Ümmet coğrafyasında yaşanan hiçbir acı bağımsız değil birbirinden. Türkiye, Filistin, Türkistan, Arakan, Keşmir, Suriye, Irak, Afganistan…
Sinemizi yakan her ateşin arkasında aynı kötülük, aynı kötü, aynı düşman; Siyonizm.
Büyük resim nârâsı değil bu, bir hakikatten bahsediyorum. PKK’nın Siyonizm’e hizmet ettiğini görmemek için kör olmak gerekiyor ama sadece bu değil.
Doğu Türkistan’da zulmün bu kadar arsızca ve pervasızca yaşanmaya başladığı sene 2014. O sene Siyonizm’in ekonomik merkezi Çin’e taşınmaya başladı.
Keşmir’de Müslümanlara sistematik olarak eziyet eden çetelerin sponsoru yine Siyonizm’in paravan şirketleri çıkıyor. Bu böyle sürer gider, batıdan bahsetmiyorum bile. Doğuyu yani bizi anlatıyorum.
Eğer daha fazla şehit haberi almak istemiyorsak, terörün bitmesi ve hayatta kalmanın ötesinde insan onuruna layık bir yaşamsa amacımız yılanın başını ezmeliyiz, ezmeliydik. Fakat bize dokunmayan yılan bin yaşasın demeyi seçtik, küçükken başını ezmediğimiz o yılan tüm dünyaya zehrini akıtıyor şimdi.
Biz ucuz YouTube programlarıyla bizden olana düşman edilirken, ırkçılık ve nefretin modaya dönüşmesini seyrederken ve celladımıza teslim ederken benliğimizi o celladın elleriyle şehit oluyor bu vatanın şerefli erleri. Adlarını bilmiyoruz, akşam haberlerde göreceğiz 45 saniye ve unutacağız her zaman olduğu gibi.
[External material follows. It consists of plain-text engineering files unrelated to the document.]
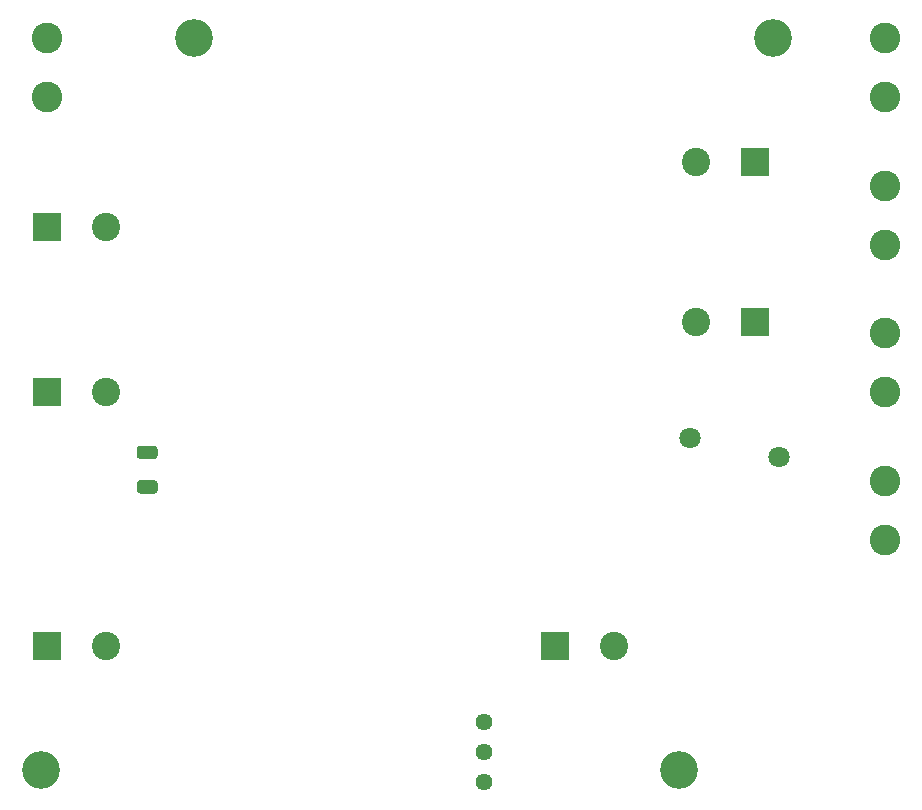
<source format=gbs>
G04 #@! TF.GenerationSoftware,KiCad,Pcbnew,5.1.10-88a1d61d58~90~ubuntu20.04.1*
G04 #@! TF.CreationDate,2022-02-24T16:01:44-05:00*
G04 #@! TF.ProjectId,buck_boost,6275636b-5f62-46f6-9f73-742e6b696361,rev?*
G04 #@! TF.SameCoordinates,Original*
G04 #@! TF.FileFunction,Soldermask,Bot*
G04 #@! TF.FilePolarity,Negative*
%FSLAX46Y46*%
G04 Gerber Fmt 4.6, Leading zero omitted, Abs format (unit mm)*
G04 Created by KiCad (PCBNEW 5.1.10-88a1d61d58~90~ubuntu20.04.1) date 2022-02-24 16:01:44*
%MOMM*%
%LPD*%
G01*
G04 APERTURE LIST*
%ADD10C,2.400000*%
%ADD11R,2.400000X2.400000*%
%ADD12C,3.200000*%
%ADD13C,1.440000*%
%ADD14C,1.800000*%
%ADD15C,2.600000*%
G04 APERTURE END LIST*
D10*
X84500000Y-34500000D03*
D11*
X89500000Y-34500000D03*
D10*
X84500000Y-48000000D03*
D11*
X89500000Y-48000000D03*
G36*
G01*
X38625002Y-59637500D02*
X37374998Y-59637500D01*
G75*
G02*
X37125000Y-59387502I0J249998D01*
G01*
X37125000Y-58762498D01*
G75*
G02*
X37374998Y-58512500I249998J0D01*
G01*
X38625002Y-58512500D01*
G75*
G02*
X38875000Y-58762498I0J-249998D01*
G01*
X38875000Y-59387502D01*
G75*
G02*
X38625002Y-59637500I-249998J0D01*
G01*
G37*
G36*
G01*
X38625002Y-62562500D02*
X37374998Y-62562500D01*
G75*
G02*
X37125000Y-62312502I0J249998D01*
G01*
X37125000Y-61687498D01*
G75*
G02*
X37374998Y-61437500I249998J0D01*
G01*
X38625002Y-61437500D01*
G75*
G02*
X38875000Y-61687498I0J-249998D01*
G01*
X38875000Y-62312502D01*
G75*
G02*
X38625002Y-62562500I-249998J0D01*
G01*
G37*
D12*
X91000000Y-24000000D03*
X83000000Y-86000000D03*
X42000000Y-24000000D03*
X29000000Y-86000000D03*
D13*
X66500000Y-81920000D03*
X66500000Y-84460000D03*
X66500000Y-87000000D03*
D14*
X84000000Y-57866670D03*
X91500000Y-59500000D03*
D15*
X100500000Y-49000000D03*
X100500000Y-54000000D03*
X100500000Y-61500000D03*
X100500000Y-66500000D03*
X100500000Y-36500000D03*
X100500000Y-41500000D03*
X100500000Y-24000000D03*
X100500000Y-29000000D03*
X29500000Y-29000000D03*
X29500000Y-24000000D03*
D10*
X77500000Y-75500000D03*
D11*
X72500000Y-75500000D03*
D10*
X34500000Y-75500000D03*
D11*
X29500000Y-75500000D03*
D10*
X34500000Y-40000000D03*
D11*
X29500000Y-40000000D03*
D10*
X34500000Y-54000000D03*
D11*
X29500000Y-54000000D03*
M02*

</source>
Lanet edeceğiz teröre ve sonra büyük bir hınçla Arap düşmanlığına devam edeceğiz. Çocuklar kazılan mezarların üzerinde “bizi buraya gömecekler” diyerek oyun oynarken ve hakikaten toplu mezarlara gömülürken binlercesi biz yüzümüz kızarmadan toprakların tapusunu konuşacağız akademisyenlerle.
Beyaz adam taklidi yapıp yaranmaya, onlardan olmaya çalışacağız. Tabi onlardan olduğumuza ikna etmek için uğraşacağız onları ve kendimizi. Biraz sonra boynumuza dayanacağını bilmeden bıçağını yalayacağız kasabın, kurbanlık bir koyun gibi.
Sonra yine bir şehit haberi, etiketler içinde teröre lanet cümleleri ve şehir isimleri.